Grandma in her garden (my sister's photograph)
My grandmother sleeps this evening a floor above me, in my aunt’s day room, hooked up to oxygen and a catheter. She’s on three kinds of morphine, but still sometimes grimaces with pain in her sleep, when she feels the tumor pressing against the tender tissue of her lung. Last night, I made her boneless skinless chicken breast and potatoes for dinner. She looked up at me, smiled, and asked, “Is this one of your gourmet meals?” She ate every bite. Food has always been her favorite thing, and she’s keeping that joy till the end.
Tonight my grandfather sleeps five miles away, in the special care unit of a nursing home. He’s hale as a horse at 92, but his mind is slipping. Today, as I joined him for his lunch, he repeated the story of the flight he’s scheduled to make to California tomorrow, to speak to first the entire country, and then the entire world. He shook his head at the difficulty of it. “I just don’t think I’m qualified,” he said. “I don’t want to embarrass the president. I don’t want to make a fool of myself.”
The irony did not escape me. He was so concerend with not embarassing himself, as he was revealing his most vulnerable side to me, his granddaughter. I drew him back around to topics I knew he could manage—his garden of forty years, the farmstead where he grew up, stories from the boat. He asked me why I wasn’t married yet. “I’m an independent woman, Grandpa,” I said.
They’re both fading. I’m mentally preparing for this trip to be the last time I see both of them. I could be wrong—I hope so—but in some ways I know they’re preparing for their departure. My grandma asks her pastor why it’s taking so long, and I understand that, too. I don’t want her to end her life of faithfulness with excruciating suffering.
I’m glad to be communing with them at the end of their lives, but I prefer to remember them the last time I saw them at their own house. Grandma cooked a vast feast for a group of us, me, cousins, and assorted children—wilted chard, zucchini bread, sliced raw tomatoes, and blanched green beans with butter. Along with, of course, a ham and scalloped potatoes.
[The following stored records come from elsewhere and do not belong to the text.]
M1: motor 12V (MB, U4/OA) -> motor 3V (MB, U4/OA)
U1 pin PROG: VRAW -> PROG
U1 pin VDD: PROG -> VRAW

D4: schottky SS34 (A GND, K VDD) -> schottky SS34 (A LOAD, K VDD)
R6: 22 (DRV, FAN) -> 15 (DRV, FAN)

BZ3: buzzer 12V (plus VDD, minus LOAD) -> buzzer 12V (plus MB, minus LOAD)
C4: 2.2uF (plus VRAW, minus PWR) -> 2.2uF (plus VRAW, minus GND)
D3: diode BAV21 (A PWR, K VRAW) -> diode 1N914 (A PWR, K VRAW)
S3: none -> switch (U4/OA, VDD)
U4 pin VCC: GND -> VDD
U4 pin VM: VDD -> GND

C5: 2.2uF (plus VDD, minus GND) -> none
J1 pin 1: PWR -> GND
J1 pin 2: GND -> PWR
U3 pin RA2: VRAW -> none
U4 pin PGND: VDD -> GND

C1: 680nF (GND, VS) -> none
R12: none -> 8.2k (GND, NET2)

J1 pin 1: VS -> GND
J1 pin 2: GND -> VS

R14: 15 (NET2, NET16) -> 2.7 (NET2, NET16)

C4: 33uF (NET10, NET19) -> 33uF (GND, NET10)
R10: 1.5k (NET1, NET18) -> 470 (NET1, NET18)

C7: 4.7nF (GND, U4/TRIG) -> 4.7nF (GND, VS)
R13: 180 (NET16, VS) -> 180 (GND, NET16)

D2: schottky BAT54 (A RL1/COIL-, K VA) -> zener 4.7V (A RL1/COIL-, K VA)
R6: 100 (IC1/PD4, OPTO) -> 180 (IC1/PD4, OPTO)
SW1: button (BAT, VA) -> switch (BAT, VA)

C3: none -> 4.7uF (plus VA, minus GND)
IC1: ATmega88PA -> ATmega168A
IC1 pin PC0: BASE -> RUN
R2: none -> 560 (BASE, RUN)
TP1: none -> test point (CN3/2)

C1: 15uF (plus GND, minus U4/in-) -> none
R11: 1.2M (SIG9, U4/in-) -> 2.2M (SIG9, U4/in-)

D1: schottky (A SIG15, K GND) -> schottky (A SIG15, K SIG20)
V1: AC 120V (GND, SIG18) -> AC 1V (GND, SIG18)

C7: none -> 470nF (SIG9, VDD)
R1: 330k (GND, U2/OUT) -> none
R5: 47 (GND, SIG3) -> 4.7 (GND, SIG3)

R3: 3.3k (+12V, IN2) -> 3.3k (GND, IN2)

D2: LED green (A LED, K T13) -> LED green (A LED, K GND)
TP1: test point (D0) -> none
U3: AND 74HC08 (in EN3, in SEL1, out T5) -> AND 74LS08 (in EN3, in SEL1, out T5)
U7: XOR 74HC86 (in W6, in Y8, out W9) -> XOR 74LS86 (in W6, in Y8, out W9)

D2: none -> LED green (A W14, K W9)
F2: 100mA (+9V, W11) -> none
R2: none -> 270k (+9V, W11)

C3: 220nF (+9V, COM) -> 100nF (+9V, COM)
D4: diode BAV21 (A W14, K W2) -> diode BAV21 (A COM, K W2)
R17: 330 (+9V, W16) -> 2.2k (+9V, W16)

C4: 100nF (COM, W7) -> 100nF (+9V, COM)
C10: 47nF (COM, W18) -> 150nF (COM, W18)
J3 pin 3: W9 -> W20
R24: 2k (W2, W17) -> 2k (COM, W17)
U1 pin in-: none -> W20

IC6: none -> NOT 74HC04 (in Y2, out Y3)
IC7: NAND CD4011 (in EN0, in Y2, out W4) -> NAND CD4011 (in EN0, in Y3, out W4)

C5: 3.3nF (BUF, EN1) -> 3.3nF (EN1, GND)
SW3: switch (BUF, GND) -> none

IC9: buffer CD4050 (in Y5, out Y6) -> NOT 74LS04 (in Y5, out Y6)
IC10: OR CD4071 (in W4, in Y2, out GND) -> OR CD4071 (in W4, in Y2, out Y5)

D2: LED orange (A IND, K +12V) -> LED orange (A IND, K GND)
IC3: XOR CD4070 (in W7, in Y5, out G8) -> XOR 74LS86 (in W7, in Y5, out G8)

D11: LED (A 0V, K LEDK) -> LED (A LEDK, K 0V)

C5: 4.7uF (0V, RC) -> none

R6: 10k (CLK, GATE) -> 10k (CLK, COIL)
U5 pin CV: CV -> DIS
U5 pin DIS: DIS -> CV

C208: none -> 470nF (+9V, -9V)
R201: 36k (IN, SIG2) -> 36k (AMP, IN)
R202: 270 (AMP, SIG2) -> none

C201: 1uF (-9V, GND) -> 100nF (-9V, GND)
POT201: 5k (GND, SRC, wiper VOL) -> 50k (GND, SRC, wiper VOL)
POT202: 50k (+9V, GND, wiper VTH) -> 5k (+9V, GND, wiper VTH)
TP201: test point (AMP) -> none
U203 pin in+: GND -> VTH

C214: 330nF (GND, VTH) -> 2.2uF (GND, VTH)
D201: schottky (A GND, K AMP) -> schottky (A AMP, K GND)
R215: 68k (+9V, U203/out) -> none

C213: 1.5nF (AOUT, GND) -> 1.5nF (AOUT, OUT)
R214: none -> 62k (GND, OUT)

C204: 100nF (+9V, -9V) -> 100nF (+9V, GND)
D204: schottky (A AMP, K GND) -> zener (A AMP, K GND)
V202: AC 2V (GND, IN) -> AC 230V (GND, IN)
An everyday meal in her house. Four ingredients from her own garden, and this was only two years ago. The cancer was already growing in her body.
Grandpa has a picture of that garden, from that year, on the wall in his nursing home. He stands, with a straw hat, between the cabbage and tomatoes. Maybe someday, when I’m eighty, someone will take a photograph of me, standing between my rows of cabbage and tomatoes. And I hope that at the moment that photograph is taken, I remember both of my grandparents, and this day.